Wednesday, 26 October 2011

Charity Chief Executives must be fundraisers!

It's official. Ed Vaizey agrees that chief executives need to understand and practice good fundraising. Doesn't mean they have to have been a fundraising director (you can still count those on your fingers I suspect) but it's a great step forward.

What with Adrian Sargeant, despite all his research, telling us that supporters have better links with government than charities and Ed telling us to sharpen up there must surely be some opportunities for improved communications (especially internal - THE most important audience) and for revisiting the case for support. Too many charites (and fundraisers) get locked into all the techniques and forget, at their peril, the reason the charity exists. And even worse, they take it for granted that supporters understand and share the case and the passion. I think we we better think it out again!

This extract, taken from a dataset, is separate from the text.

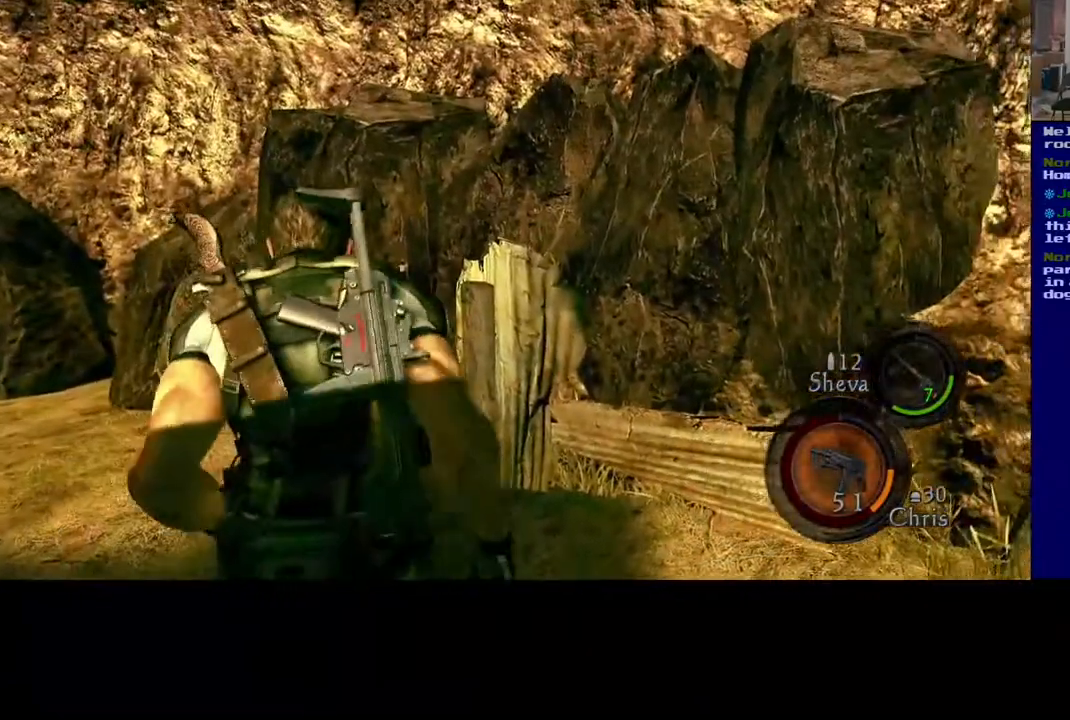
{"buttons": [], "left_stick": "up-right", "right_stick": "center", "events": [[283, "left_stick", "up-left"], [483, "left_stick", "up-right"], [483, "right_stick", "center"]]}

Off to a book launch, "The Charity First Series" take a look because whilst they are short starter texts (very suitable for starters and volunteers) they do all remind us of the case and the need for passion.

Monday, 10 October 2011

Why should anyone give to charity?

There's, what looks to be, an interesting feature on Channel 4 this week (see on at 7.55 each evening) looking at charity and who we should give our money to. Channel 4 are tracking the Big Lottery giveaway of £10 million to community projects and the 4thought programmes are two minute thought starters on and around, my favourite subject, that of philanthropy and giving!

I was filmed as "an academic voice" attempting to put some context to the questions and leave the audience with the message that, of course, it's all about, considered, thoughtful choice. However people benefit by doing their giving joyously in the spirit of, "Do as you would be done by!"

Sadly they now apparently have too many male WASPs so you're going to be spared my dulict tones. An interesting experience however as I was minded to quote the story about Alfred Nobel. He had, as it turns out, the good fortune to read his own obitiary when it was published accidently, when in fact his brother had died. He realised that as things stood he would be remembered only as the inventor of dynamite and an arms manufacturer. At that point he went out out and founded the Nobel Peace Prize.

How do you want the world to remember you?